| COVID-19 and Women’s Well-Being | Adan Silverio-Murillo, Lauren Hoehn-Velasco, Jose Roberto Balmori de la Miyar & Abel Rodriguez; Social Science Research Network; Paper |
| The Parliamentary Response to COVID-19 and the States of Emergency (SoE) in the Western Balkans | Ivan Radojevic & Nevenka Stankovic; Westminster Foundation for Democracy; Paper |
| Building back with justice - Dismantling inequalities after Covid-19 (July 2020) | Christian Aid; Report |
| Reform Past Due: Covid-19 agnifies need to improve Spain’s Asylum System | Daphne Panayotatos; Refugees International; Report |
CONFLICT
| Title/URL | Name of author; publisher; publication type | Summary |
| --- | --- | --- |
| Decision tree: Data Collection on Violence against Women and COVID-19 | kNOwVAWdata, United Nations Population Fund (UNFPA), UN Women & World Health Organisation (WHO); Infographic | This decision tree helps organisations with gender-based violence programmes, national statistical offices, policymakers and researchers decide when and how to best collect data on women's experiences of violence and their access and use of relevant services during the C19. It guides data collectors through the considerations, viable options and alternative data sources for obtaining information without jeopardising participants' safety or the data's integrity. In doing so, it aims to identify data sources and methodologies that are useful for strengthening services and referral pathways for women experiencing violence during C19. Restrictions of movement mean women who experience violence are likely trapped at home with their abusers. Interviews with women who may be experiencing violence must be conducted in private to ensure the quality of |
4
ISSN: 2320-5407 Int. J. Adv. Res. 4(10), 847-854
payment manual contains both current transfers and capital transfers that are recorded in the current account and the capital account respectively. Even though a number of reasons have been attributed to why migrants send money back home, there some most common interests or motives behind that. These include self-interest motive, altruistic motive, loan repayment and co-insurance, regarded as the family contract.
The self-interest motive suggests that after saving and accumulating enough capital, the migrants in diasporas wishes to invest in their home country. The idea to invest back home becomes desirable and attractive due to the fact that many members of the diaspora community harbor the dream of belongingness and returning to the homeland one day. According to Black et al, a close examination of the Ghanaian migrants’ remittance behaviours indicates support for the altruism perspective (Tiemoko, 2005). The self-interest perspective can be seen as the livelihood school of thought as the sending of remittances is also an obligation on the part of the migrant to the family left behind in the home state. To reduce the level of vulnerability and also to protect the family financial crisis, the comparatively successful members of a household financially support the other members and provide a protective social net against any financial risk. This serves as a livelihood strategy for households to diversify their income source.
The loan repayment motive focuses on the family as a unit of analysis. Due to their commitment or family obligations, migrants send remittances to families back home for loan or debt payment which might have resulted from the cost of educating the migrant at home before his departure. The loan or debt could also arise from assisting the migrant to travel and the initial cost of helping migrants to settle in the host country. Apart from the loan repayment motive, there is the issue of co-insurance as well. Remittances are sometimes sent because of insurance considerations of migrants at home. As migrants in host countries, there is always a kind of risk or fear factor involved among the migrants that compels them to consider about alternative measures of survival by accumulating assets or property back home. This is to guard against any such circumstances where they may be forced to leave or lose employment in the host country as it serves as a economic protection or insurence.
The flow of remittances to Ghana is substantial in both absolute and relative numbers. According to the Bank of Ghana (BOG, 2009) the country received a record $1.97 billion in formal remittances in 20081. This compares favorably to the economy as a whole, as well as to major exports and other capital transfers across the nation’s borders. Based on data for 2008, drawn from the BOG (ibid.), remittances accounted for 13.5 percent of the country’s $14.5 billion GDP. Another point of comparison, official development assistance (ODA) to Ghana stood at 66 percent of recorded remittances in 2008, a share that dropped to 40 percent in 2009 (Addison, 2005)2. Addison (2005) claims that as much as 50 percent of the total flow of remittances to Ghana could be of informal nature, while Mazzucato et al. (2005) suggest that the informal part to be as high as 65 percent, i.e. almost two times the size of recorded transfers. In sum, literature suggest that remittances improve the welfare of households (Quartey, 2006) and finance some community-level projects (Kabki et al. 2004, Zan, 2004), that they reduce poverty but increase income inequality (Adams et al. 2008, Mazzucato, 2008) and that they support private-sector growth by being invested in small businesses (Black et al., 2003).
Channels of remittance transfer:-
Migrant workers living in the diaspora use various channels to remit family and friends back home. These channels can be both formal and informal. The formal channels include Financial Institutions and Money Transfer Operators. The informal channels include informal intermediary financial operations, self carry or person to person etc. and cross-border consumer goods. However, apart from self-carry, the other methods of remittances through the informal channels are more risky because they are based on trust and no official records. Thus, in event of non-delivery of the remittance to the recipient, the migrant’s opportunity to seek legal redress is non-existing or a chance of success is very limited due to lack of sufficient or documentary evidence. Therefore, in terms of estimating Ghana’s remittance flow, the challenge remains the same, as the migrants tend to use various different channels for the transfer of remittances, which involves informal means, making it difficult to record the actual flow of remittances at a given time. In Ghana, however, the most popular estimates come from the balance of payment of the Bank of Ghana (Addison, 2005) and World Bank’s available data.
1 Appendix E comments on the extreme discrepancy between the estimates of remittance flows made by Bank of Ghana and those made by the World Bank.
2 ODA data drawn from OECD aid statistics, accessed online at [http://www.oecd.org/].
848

■ Prompt
Restate the records above word for word.

■ Answer box
| COVID-19 and Women’s Well-Being | Adan Silverio-Murillo, Lauren Hoehn-Velasco, Jose Roberto Balmori de la Miyar & Abel Rodriguez; Social Science Research Network; Paper |
| The Parliamentary Response to COVID-19 and the States of Emergency (SoE) in the Western Balkans | Ivan Radojevic & Nevenka Stankovic; Westminster Foundation for Democracy; Paper |
| Building back with justice - Dismantling inequalities after Covid-19 (July 2020) | Christian Aid; Report |
| Reform Past Due: Covid-19 agnifies need to improve Spain’s Asylum System | Daphne Panayotatos; Refugees International; Report |
CONFLICT
| Title/URL | Name of author; publisher; publication type | Summary |
| --- | --- | --- |
| Decision tree: Data Collection on Violence against Women and COVID-19 | kNOwVAWdata, United Nations Population Fund (UNFPA), UN Women & World Health Organisation (WHO); Infographic | This decision tree helps organisations with gender-based violence programmes, national statistical offices, policymakers and researchers decide when and how to best collect data on women's experiences of violence and their access and use of relevant services during the C19. It guides data collectors through the considerations, viable options and alternative data sources for obtaining information without jeopardising participants' safety or the data's integrity. In doing so, it aims to identify data sources and methodologies that are useful for strengthening services and referral pathways for women experiencing violence during C19. Restrictions of movement mean women who experience violence are likely trapped at home with their abusers. Interviews with women who may be experiencing violence must be conducted in private to ensure the quality of |
4
ISSN: 2320-5407 Int. J. Adv. Res. 4(10), 847-854
payment manual contains both current transfers and capital transfers that are recorded in the current account and the capital account respectively. Even though a number of reasons have been attributed to why migrants send money back home, there some most common interests or motives behind that. These include self-interest motive, altruistic motive, loan repayment and co-insurance, regarded as the family contract.
The self-interest motive suggests that after saving and accumulating enough capital, the migrants in diasporas wishes to invest in their home country. The idea to invest back home becomes desirable and attractive due to the fact that many members of the diaspora community harbor the dream of belongingness and returning to the homeland one day. According to Black et al, a close examination of the Ghanaian migrants’ remittance behaviours indicates support for the altruism perspective (Tiemoko, 2005). The self-interest perspective can be seen as the livelihood school of thought as the sending of remittances is also an obligation on the part of the migrant to the family left behind in the home state. To reduce the level of vulnerability and also to protect the family financial crisis, the comparatively successful members of a household financially support the other members and provide a protective social net against any financial risk. This serves as a livelihood strategy for households to diversify their income source.
The loan repayment motive focuses on the family as a unit of analysis. Due to their commitment or family obligations, migrants send remittances to families back home for loan or debt payment which might have resulted from the cost of educating the migrant at home before his departure. The loan or debt could also arise from assisting the migrant to travel and the initial cost of helping migrants to settle in the host country. Apart from the loan repayment motive, there is the issue of co-insurance as well. Remittances are sometimes sent because of insurance considerations of migrants at home. As migrants in host countries, there is always a kind of risk or fear factor involved among the migrants that compels them to consider about alternative measures of survival by accumulating assets or property back home. This is to guard against any such circumstances where they may be forced to leave or lose employment in the host country as it serves as a economic protection or insurence.
The flow of remittances to Ghana is substantial in both absolute and relative numbers. According to the Bank of Ghana (BOG, 2009) the country received a record $1.97 billion in formal remittances in 20081. This compares favorably to the economy as a whole, as well as to major exports and other capital transfers across the nation’s borders. Based on data for 2008, drawn from the BOG (ibid.), remittances accounted for 13.5 percent of the country’s $14.5 billion GDP. Another point of comparison, official development assistance (ODA) to Ghana stood at 66 percent of recorded remittances in 2008, a share that dropped to 40 percent in 2009 (Addison, 2005)2. Addison (2005) claims that as much as 50 percent of the total flow of remittances to Ghana could be of informal nature, while Mazzucato et al. (2005) suggest that the informal part to be as high as 65 percent, i.e. almost two times the size of recorded transfers. In sum, literature suggest that remittances improve the welfare of households (Quartey, 2006) and finance some community-level projects (Kabki et al. 2004, Zan, 2004), that they reduce poverty but increase income inequality (Adams et al. 2008, Mazzucato, 2008) and that they support private-sector growth by being invested in small businesses (Black et al., 2003).
Channels of remittance transfer:-
Migrant workers living in the diaspora use various channels to remit family and friends back home. These channels can be both formal and informal. The formal channels include Financial Institutions and Money Transfer Operators. The informal channels include informal intermediary financial operations, self carry or person to person etc. and cross-border consumer goods. However, apart from self-carry, the other methods of remittances through the informal channels are more risky because they are based on trust and no official records. Thus, in event of non-delivery of the remittance to the recipient, the migrant’s opportunity to seek legal redress is non-existing or a chance of success is very limited due to lack of sufficient or documentary evidence. Therefore, in terms of estimating Ghana’s remittance flow, the challenge remains the same, as the migrants tend to use various different channels for the transfer of remittances, which involves informal means, making it difficult to record the actual flow of remittances at a given time. In Ghana, however, the most popular estimates come from the balance of payment of the Bank of Ghana (Addison, 2005) and World Bank’s available data.
1 Appendix E comments on the extreme discrepancy between the estimates of remittance flows made by Bank of Ghana and those made by the World Bank.
2 ODA data drawn from OECD aid statistics, accessed online at [http://www.oecd.org/].
848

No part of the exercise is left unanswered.